─── Dataset entries
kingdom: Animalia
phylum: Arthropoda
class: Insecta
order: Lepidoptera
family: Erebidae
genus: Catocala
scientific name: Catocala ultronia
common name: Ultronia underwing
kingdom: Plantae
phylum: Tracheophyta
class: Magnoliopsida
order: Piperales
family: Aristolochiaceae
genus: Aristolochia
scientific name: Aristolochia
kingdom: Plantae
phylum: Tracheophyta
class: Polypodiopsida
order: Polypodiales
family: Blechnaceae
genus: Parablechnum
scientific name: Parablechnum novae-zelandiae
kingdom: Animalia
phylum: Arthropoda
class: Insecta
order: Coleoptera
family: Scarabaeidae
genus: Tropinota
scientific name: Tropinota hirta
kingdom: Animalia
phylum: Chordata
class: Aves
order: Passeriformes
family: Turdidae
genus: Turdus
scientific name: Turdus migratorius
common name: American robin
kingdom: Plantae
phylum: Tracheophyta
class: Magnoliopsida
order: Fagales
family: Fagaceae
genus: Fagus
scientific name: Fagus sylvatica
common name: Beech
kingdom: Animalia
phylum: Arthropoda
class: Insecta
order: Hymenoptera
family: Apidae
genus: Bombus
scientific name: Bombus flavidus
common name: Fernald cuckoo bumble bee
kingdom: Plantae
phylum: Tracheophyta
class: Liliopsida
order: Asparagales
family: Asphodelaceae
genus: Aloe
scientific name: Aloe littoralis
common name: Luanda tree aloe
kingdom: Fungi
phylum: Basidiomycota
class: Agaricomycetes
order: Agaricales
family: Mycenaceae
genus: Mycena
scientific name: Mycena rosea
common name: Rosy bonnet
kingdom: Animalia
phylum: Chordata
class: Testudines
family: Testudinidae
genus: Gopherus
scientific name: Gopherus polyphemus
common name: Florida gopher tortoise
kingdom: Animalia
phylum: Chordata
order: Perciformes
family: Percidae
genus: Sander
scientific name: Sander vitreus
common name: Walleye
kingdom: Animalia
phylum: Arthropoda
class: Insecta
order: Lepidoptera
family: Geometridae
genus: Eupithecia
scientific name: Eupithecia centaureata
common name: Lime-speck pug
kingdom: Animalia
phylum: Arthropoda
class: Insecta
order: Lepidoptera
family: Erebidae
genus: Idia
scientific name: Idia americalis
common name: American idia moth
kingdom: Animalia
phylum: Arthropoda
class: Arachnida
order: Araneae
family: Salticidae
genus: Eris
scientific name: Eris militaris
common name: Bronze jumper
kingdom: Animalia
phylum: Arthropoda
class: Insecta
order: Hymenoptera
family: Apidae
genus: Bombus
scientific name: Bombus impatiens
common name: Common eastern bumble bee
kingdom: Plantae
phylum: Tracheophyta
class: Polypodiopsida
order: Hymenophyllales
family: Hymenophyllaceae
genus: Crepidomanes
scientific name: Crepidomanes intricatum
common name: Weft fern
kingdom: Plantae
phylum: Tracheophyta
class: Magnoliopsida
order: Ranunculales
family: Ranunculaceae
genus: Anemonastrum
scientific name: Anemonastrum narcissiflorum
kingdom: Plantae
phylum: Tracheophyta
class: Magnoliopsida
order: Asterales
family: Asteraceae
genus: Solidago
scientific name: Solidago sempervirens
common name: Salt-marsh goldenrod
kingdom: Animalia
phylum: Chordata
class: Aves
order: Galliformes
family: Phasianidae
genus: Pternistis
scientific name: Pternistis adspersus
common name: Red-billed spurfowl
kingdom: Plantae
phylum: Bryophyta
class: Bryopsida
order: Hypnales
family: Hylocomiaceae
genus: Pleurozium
──────
Rename "common name" as "vernacular name" in the lines between the one holding "order: Fagales" and the one holding "scientific name: Pternistis adspersus", inclusive, and give back only those lines with everything else unchanged.

order: Fagales
family: Fagaceae
genus: Fagus
scientific name: Fagus sylvatica
vernacular name: Beech
kingdom: Animalia
phylum: Arthropoda
class: Insecta
order: Hymenoptera
family: Apidae
genus: Bombus
scientific name: Bombus flavidus
vernacular name: Fernald cuckoo bumble bee
kingdom: Plantae
phylum: Tracheophyta
class: Liliopsida
order: Asparagales
family: Asphodelaceae
genus: Aloe
scientific name: Aloe littoralis
vernacular name: Luanda tree aloe
kingdom: Fungi
phylum: Basidiomycota
class: Agaricomycetes
order: Agaricales
family: Mycenaceae
genus: Mycena
scientific name: Mycena rosea
vernacular name: Rosy bonnet
kingdom: Animalia
phylum: Chordata
class: Testudines
family: Testudinidae
genus: Gopherus
scientific name: Gopherus polyphemus
vernacular name: Florida gopher tortoise
kingdom: Animalia
phylum: Chordata
order: Perciformes
family: Percidae
genus: Sander
scientific name: Sander vitreus
vernacular name: Walleye
kingdom: Animalia
phylum: Arthropoda
class: Insecta
order: Lepidoptera
family: Geometridae
genus: Eupithecia
scientific name: Eupithecia centaureata
vernacular name: Lime-speck pug
kingdom: Animalia
phylum: Arthropoda
class: Insecta
order: Lepidoptera
family: Erebidae
genus: Idia
scientific name: Idia americalis
vernacular name: American idia moth
kingdom: Animalia
phylum: Arthropoda
class: Arachnida
order: Araneae
family: Salticidae
genus: Eris
scientific name: Eris militaris
vernacular name: Bronze jumper
kingdom: Animalia
phylum: Arthropoda
class: Insecta
order: Hymenoptera
family: Apidae
genus: Bombus
scientific name: Bombus impatiens
vernacular name: Common eastern bumble bee
kingdom: Plantae
phylum: Tracheophyta
class: Polypodiopsida
order: Hymenophyllales
family: Hymenophyllaceae
genus: Crepidomanes
scientific name: Crepidomanes intricatum
vernacular name: Weft fern
kingdom: Plantae
phylum: Tracheophyta
class: Magnoliopsida
order: Ranunculales
family: Ranunculaceae
genus: Anemonastrum
scientific name: Anemonastrum narcissiflorum
kingdom: Plantae
phylum: Tracheophyta
class: Magnoliopsida
order: Asterales
family: Asteraceae
genus: Solidago
scientific name: Solidago sempervirens
vernacular name: Salt-marsh goldenrod
kingdom: Animalia
phylum: Chordata
class: Aves
order: Galliformes
family: Phasianidae
genus: Pternistis
scientific name: Pternistis adspersus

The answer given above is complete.